*WHAT IS BEING ASKED:* Each record below should be reproduced as it is written, with pictures left out entirely.

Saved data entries
━━━━━━━━━━

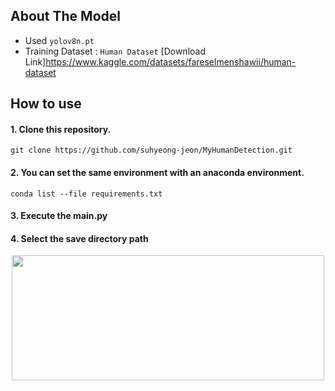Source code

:## About The Model

* Used `yolov8n.pt`
* Training Dataset : `Human Dataset` [Download Link]<https://www.kaggle.com/datasets/fareselmenshawii/human-dataset>

## How to use

#### 1. Clone this repository.
    git clone https://github.com/suhyeong-jeon/MyHumanDetection.git

#### 2. You can set the same environment with an anaconda environment.
    conda list --file requirements.txt

#### 3. Execute the main.py

#### 4. Select the save directory path
<p align="center"><img src="https://github.com/suhyeong-jeon/MyHumanDetection/assets/70623959/65312ce8-336c-4881-8ad1-75fb63738b15" width="500px" height="200px"></p>

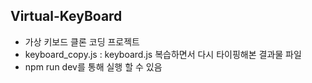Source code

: ## Virtual-KeyBoard

- 가상 키보드 클론 코딩 프로젝트
- keyboard_copy.js :  keyboard.js 복습하면서 다시 타이핑해본 결과물 파일
- npm run dev를 통해 실행 할 수 있음
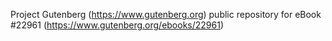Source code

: Project Gutenberg (https://www.gutenberg.org) public repository for eBook #22961 (https://www.gutenberg.org/ebooks/22961)

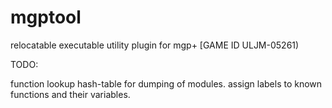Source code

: # mgptool
 relocatable executable utility plugin for mgp+ [GAME ID ULJM-05261)


TODO:

function lookup hash-table for dumping of modules. assign labels to known functions and their variables.
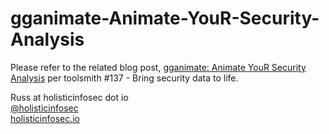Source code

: # gganimate-Animate-YouR-Security-Analysis

Please refer to the related blog post, [gganimate: Animate YouR Security Analysis](https://holisticinfosec.io/post/gganimate-animate-your-security-analysis/) per toolsmith #137 - Bring security data to life.

Russ at holisticinfosec dot io  
[@holisticinfosec](https://twitter.com/holisticinfosec)  
[holisticinfosec.io](https://holisticinfosec.io)  
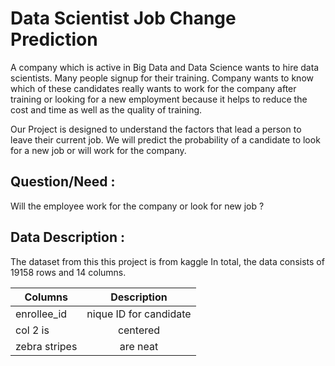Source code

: # Data Scientist Job Change Prediction

A company which is active in Big Data and Data Science wants to hire data scientists. Many people signup for their training. Company wants to know which of these candidates really wants to work for the company after training or looking for a new employment 
because it helps to reduce the cost and time as well as the quality of training.

Our Project is designed to understand the factors that lead a person to leave their current job.
We will predict the probability of a candidate to look for a new job or will work for the company.

## Question/Need :

Will the employee work for the company or look for new job ?

## Data Description :

The dataset from this this project is from kaggle 
In total, the data consists of 19158 rows and 14 columns.



| Columns        | Description  | 
| ------------- |:-------------:| 
| enrollee_id   | nique ID for candidate|
| col 2 is      | centered      |  
| zebra stripes | are neat      |  
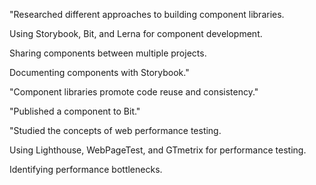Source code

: "Researched different approaches to building component libraries.

Using Storybook, Bit, and Lerna for component development.

Sharing components between multiple projects.

Documenting components with Storybook."

"Component libraries promote code reuse and consistency."

"Published a component to Bit."

"Studied the concepts of web performance testing.

Using Lighthouse, WebPageTest, and GTmetrix for performance testing.

Identifying performance bottlenecks.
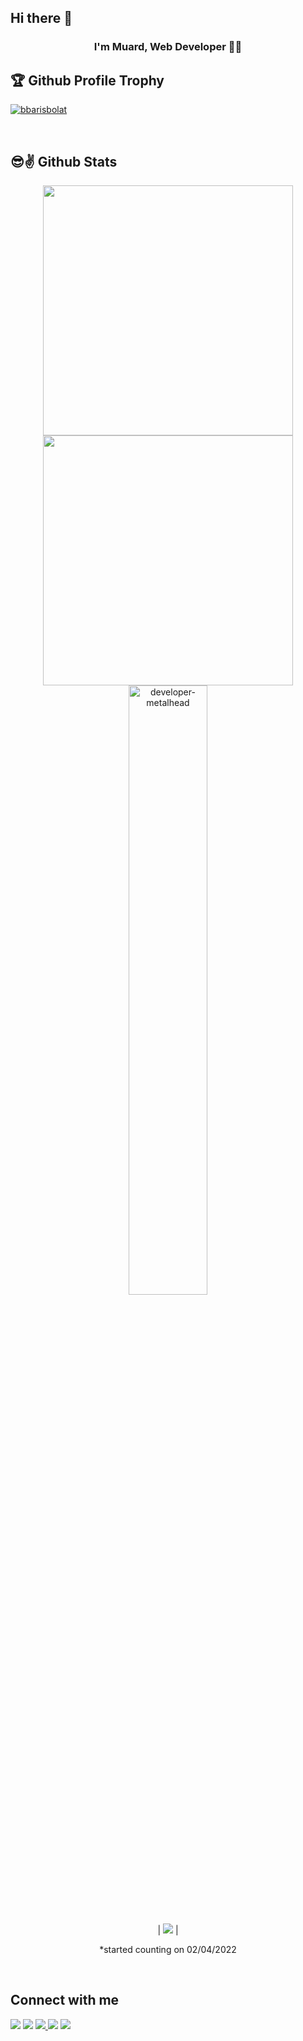 ## Hi there 👋

### <div align="center"> **I'm Muard, Web Developer** 👨‍💻</div>  

## 🏆 Github Profile Trophy

<p align="left"> <a href="https://github.com/muradorucov/github-profile-trophy"><img src="https://github-profile-trophy.vercel.app/?username=muradorucov&margin-w=15" alt="bbarisbolat" /></a> </p>

<br>

## 😎✌ Github Stats  

<div align=center>
  <img width="400" src="https://github-readme-stats.vercel.app/api?username=muradorucov&theme=merko&show_icons=true&hide_border=true&count_private=true" />
  <img width="400"  src="https://github-readme-streak-stats.herokuapp.com?user=muradorucov&theme=merko&hide_border=true" />
  <img align="left"><img width="50%" src="https://github-readme-stats.vercel.app/api/top-langs?username=muradorucov&show_icons=true&theme=merko&layout=compact" alt="developer-metalhead" />  

</div>
<br>


<div align=center>
  
  | ![](https://komarev.com/ghpvc/?username=muradorucov&color=blue) |
 
  *started counting on 02/04/2022
  
</div> 

<br/>  

## Connect with me  
<p align = "center">

[<img src="https://img.shields.io/badge/Facebook-1877F2?style=for-the-badge&logo=facebook&logoColor=white" />](https://www.facebook.com/muradorucow/)
[<img src="https://img.shields.io/badge/linkedin-%230077B5.svg?&style=for-the-badge&logo=linkedin&logoColor=white" />](https://www.linkedin.com/in/muradorucov/) 
<a href="mailto:orucowmurad@gmail.com">
  <img src="https://img.shields.io/badge/Gmail-D14836?style=for-the-badge&logo=gmail&logoColor=white" />
</a>
[<img src="https://img.shields.io/badge/medium-%2312100E.svg?&style=for-the-badge&logo=medium&logoColor=white&color=black" />](https://medium.com/@orucowmurad)
[<img src="https://img.shields.io/badge/Instagram-E4405F?style=for-the-badge&logo=instagram&logoColor=white" />](https://www.instagram.com/muradorucow/)
</p>
</p>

━━━━━━━━━━

*RESPONSE:*
Source code

:## About The Model

* Used `yolov8n.pt`
* Training Dataset : `Human Dataset` [Download Link]<https://www.kaggle.com/datasets/fareselmenshawii/human-dataset>

## How to use

#### 1. Clone this repository.
    git clone https://github.com/suhyeong-jeon/MyHumanDetection.git

#### 2. You can set the same environment with an anaconda environment.
    conda list --file requirements.txt

#### 3. Execute the main.py

#### 4. Select the save directory path
<p align="center"><img src="https://github.com/suhyeong-jeon/MyHumanDetection/assets/70623959/65312ce8-336c-4881-8ad1-75fb63738b15" width="500px" height="200px"></p>

Source code

: ## Virtual-KeyBoard

- 가상 키보드 클론 코딩 프로젝트
- keyboard_copy.js :  keyboard.js 복습하면서 다시 타이핑해본 결과물 파일
- npm run dev를 통해 실행 할 수 있음
Source code

: Project Gutenberg (https://www.gutenberg.org) public repository for eBook #22961 (https://www.gutenberg.org/ebooks/22961)

Source code

: # mgptool
 relocatable executable utility plugin for mgp+ [GAME ID ULJM-05261)


TODO:

function lookup hash-table for dumping of modules. assign labels to known functions and their variables.
Source code

: # gganimate-Animate-YouR-Security-Analysis

Please refer to the related blog post, [gganimate: Animate YouR Security Analysis](https://holisticinfosec.io/post/gganimate-animate-your-security-analysis/) per toolsmith #137 - Bring security data to life.

Russ at holisticinfosec dot io  
[@holisticinfosec](https://twitter.com/holisticinfosec)  
[holisticinfosec.io](https://holisticinfosec.io)  
Source code

: # Data Scientist Job Change Prediction

A company which is active in Big Data and Data Science wants to hire data scientists. Many people signup for their training. Company wants to know which of these candidates really wants to work for the company after training or looking for a new employment 
because it helps to reduce the cost and time as well as the quality of training.

Our Project is designed to understand the factors that lead a person to leave their current job.
We will predict the probability of a candidate to look for a new job or will work for the company.

## Question/Need :

Will the employee work for the company or look for new job ?

## Data Description :

The dataset from this this project is from kaggle 
In total, the data consists of 19158 rows and 14 columns.



| Columns        | Description  | 
| ------------- |:-------------:| 
| enrollee_id   | nique ID for candidate|
| col 2 is      | centered      |  
| zebra stripes | are neat      |  
Source code

: "Researched different approaches to building component libraries.

Using Storybook, Bit, and Lerna for component development.

Sharing components between multiple projects.

Documenting components with Storybook."

"Component libraries promote code reuse and consistency."

"Published a component to Bit."

"Studied the concepts of web performance testing.

Using Lighthouse, WebPageTest, and GTmetrix for performance testing.

Identifying performance bottlenecks.
 ## Hi there 👋

### <div align="center"> **I'm Muard, Web Developer** 👨‍💻</div>  

## 🏆 Github Profile Trophy

<p align="left"> <a href="https://github.com/muradorucov/github-profile-trophy"><img src="https://github-profile-trophy.vercel.app/?username=muradorucov&margin-w=15" alt="bbarisbolat" /></a> </p>

<br>

## 😎✌ Github Stats  

<div align=center>
  <img width="400" src="https://github-readme-stats.vercel.app/api?username=muradorucov&theme=merko&show_icons=true&hide_border=true&count_private=true" />
  <img width="400"  src="https://github-readme-streak-stats.herokuapp.com?user=muradorucov&theme=merko&hide_border=true" />
  <img align="left"><img width="50%" src="https://github-readme-stats.vercel.app/api/top-langs?username=muradorucov&show_icons=true&theme=merko&layout=compact" alt="developer-metalhead" />  

</div>
<br>


<div align=center>
  
  | ![](https://komarev.com/ghpvc/?username=muradorucov&color=blue) |
 
  *started counting on 02/04/2022
  
</div> 

<br/>  

## Connect with me  
<p align = "center">

[<img src="https://img.shields.io/badge/Facebook-1877F2?style=for-the-badge&logo=facebook&logoColor=white" />](https://www.facebook.com/muradorucow/)
[<img src="https://img.shields.io/badge/linkedin-%230077B5.svg?&style=for-the-badge&logo=linkedin&logoColor=white" />](https://www.linkedin.com/in/muradorucov/) 
<a href="mailto:orucowmurad@gmail.com">
  <img src="https://img.shields.io/badge/Gmail-D14836?style=for-the-badge&logo=gmail&logoColor=white" />
</a>
[<img src="https://img.shields.io/badge/medium-%2312100E.svg?&style=for-the-badge&logo=medium&logoColor=white&color=black" />](https://medium.com/@orucowmurad)
[<img src="https://img.shields.io/badge/Instagram-E4405F?style=for-the-badge&logo=instagram&logoColor=white" />](https://www.instagram.com/muradorucow/)
</p>
</p>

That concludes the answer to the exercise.